╭─ Supplied text

The sound track is terrible though. This leads me on to:

Pistol Whip

“Beat Sabre with Guns” is the pitch here, but really it’s closer to Virtua Cop, the grandfather of arcade light gun games

It gets right pretty much everything Space Pirate Trainer gets wrong- shooting an enemy happens instantly, and most of the enemies you only have to hit once, so if you hit something you know it, and that always feels great.

My main issue with Pistol Whip is that a) it takes itself incredibly seriously and b) it’s full of fucking dubstep.

STOP PUTTING DUBSTEP AND GLITCHY BEATZZZ IN GAMES PLEASE. I get it, Beat Sabre casts a long shadow, and that’s packed with what the US media called EDM in 1998, but that doesn’t mean everyone has to do it. Pistol Whip, Synth Riders, Audica, Until You Fall, Against, a game I just saw called Hard Bullet… it’s not good, it’s not interesting, and it frequently goes with that psuedo-80s pink-and-blue colour scheme over an image of a car driving into an extra-thick wireframe sunset that wasn’t ever cool, particularly not in the 1980s. I was nine at the end of the 80s and even I know that.

╰─

_Set of tasks_
1. In the review excerpt, which arcade light gun game is Pistol Whip said to be closer to?
2. Set down word for word everything in the review excerpt from "The sound track" down to "of fucking dubstep.".

╭─ Data

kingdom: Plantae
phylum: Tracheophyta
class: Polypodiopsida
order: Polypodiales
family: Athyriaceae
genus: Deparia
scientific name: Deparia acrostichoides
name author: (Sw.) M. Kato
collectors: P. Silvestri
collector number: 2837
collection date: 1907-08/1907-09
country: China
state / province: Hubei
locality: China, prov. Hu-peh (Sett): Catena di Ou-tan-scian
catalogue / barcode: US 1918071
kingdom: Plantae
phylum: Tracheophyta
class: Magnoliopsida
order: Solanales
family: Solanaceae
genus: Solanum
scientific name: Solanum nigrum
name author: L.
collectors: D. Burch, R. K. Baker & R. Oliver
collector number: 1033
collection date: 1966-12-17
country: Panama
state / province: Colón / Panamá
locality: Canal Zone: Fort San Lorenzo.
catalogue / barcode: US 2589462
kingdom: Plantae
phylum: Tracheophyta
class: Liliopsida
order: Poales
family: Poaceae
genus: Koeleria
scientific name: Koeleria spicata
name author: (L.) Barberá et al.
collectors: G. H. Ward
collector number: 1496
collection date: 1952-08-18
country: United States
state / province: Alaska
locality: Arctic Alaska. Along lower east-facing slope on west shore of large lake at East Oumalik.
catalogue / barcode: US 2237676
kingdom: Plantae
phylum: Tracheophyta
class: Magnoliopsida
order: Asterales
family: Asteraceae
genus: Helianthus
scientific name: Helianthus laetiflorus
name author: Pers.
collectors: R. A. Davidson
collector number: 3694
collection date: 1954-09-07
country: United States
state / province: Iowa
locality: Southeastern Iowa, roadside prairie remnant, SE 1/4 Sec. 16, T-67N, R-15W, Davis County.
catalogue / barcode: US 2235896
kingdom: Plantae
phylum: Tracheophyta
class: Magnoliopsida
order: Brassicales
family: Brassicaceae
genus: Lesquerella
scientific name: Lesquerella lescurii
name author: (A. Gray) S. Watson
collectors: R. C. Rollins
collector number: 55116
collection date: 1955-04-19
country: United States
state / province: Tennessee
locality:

╰─

_Results for each task_
1. Virtua Cop

2.
The sound track is terrible though. This leads me on to:

Pistol Whip

“Beat Sabre with Guns” is the pitch here, but really it’s closer to Virtua Cop, the grandfather of arcade light gun games

It gets right pretty much everything Space Pirate Trainer gets wrong- shooting an enemy happens instantly, and most of the enemies you only have to hit once, so if you hit something you know it, and that always feels great.

My main issue with Pistol Whip is that a) it takes itself incredibly seriously and b) it’s full of fucking dubstep.